John cherche sa femme au nom de Mc Clane et ne la trouve pas. Elle est en réalité sous le nom de Gennero, son nom de jeune fille. Si John avait demandé au gardien si le nom de Mc Clane puis de Gennero était présent parmi les invités, l’implication du héros aurait était à l’oral, donc moins cinématographique, où là nous voyons le héros et sans texte nous comprenons.

Le thème de l’identité de nouveau, sa femme (fonction) pour son travail (fonction) change de nom (identité).

Mc Clane arrive dans la fête, il y a une séance de présentation (thème d’identité de nouveau) ce qui permet également de présenter les différents protagonistes. Le vieux Takagi qui est le patron de Holly, la femme de Mc Clane, c’est un peu l’homme fort du lieu, donc l’archétype est le Roi. Il rencontre également Hellis qui est un prétendant d’Holly et qui est un faux alliés.

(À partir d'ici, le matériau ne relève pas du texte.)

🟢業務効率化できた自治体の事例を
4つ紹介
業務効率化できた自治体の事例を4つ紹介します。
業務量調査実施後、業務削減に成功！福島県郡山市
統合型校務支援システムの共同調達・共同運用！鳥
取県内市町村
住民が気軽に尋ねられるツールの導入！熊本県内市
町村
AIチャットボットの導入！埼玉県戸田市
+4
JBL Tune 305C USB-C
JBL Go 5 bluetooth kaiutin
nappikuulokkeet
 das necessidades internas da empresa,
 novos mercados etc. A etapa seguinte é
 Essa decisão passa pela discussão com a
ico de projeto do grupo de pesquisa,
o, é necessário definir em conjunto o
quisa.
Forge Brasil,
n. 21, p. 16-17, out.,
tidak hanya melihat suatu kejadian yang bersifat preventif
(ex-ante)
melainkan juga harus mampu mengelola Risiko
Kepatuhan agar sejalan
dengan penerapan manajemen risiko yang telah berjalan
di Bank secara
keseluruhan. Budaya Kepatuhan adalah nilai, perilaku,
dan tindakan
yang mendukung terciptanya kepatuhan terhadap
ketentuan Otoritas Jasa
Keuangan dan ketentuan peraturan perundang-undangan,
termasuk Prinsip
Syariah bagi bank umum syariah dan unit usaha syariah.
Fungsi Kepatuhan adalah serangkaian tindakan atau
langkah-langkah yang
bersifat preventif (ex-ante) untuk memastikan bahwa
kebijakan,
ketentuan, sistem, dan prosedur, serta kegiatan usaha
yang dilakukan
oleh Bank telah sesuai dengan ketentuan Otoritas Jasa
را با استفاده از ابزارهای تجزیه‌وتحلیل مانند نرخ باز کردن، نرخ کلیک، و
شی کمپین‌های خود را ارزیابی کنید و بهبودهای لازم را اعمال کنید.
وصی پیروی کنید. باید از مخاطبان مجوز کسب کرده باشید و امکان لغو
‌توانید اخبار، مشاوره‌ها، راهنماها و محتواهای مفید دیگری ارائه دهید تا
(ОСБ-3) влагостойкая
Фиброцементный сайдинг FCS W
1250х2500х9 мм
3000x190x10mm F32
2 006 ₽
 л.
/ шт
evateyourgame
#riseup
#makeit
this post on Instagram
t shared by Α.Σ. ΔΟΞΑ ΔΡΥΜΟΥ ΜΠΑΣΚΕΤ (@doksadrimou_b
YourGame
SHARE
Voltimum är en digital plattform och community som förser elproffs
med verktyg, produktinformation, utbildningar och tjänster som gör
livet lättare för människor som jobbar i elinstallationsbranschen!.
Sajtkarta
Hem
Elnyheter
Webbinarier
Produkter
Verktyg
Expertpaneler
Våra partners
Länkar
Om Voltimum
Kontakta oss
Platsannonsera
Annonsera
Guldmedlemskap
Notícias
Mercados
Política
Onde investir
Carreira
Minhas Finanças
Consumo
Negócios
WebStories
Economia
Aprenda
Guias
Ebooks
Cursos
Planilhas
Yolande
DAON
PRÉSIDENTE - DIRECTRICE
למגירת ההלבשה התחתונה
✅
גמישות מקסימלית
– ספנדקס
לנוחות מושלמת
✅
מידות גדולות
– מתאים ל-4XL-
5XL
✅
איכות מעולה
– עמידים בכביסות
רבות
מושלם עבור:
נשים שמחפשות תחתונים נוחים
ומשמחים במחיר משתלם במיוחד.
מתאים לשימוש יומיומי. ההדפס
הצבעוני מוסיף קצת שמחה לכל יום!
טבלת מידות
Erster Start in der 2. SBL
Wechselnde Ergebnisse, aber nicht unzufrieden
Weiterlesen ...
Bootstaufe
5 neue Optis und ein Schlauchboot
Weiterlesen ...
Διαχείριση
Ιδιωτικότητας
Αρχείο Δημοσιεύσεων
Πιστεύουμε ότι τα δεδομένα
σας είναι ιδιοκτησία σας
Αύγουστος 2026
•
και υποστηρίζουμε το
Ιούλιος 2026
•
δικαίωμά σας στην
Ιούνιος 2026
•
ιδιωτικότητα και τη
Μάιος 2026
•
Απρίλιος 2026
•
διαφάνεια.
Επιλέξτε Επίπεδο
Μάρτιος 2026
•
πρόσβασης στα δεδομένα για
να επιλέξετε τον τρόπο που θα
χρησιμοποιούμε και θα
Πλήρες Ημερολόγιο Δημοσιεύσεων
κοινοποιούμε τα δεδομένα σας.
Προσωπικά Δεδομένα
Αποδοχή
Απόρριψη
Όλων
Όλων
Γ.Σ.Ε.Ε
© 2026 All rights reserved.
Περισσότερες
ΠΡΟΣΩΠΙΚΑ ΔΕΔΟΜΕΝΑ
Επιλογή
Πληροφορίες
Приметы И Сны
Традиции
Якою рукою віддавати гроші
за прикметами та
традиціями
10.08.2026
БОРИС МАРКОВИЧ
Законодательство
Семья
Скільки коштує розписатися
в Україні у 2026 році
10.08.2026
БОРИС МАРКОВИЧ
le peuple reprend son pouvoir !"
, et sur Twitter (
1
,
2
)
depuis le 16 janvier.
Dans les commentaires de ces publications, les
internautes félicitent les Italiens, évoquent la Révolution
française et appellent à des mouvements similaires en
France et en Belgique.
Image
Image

En parallèle l’arrivée des ennemis. La menace qui se rapproche de la tour nous permet de supporter les scènes de présentation, parce que nous sommes tenus par l’idée qu’il va se passer quelque chose.

Mc Clane s’engueule avec Holly sur l’utilisation de son nom de jeune femme. A noté que John se trompe sur le nom d’une ville (une fois de plus l’utilisation d’un mot à la place d’un autre comme Holly avec son nom de jeune fille). Cette scène est capitale et a dû être difficile à écrire. Pourquoi ?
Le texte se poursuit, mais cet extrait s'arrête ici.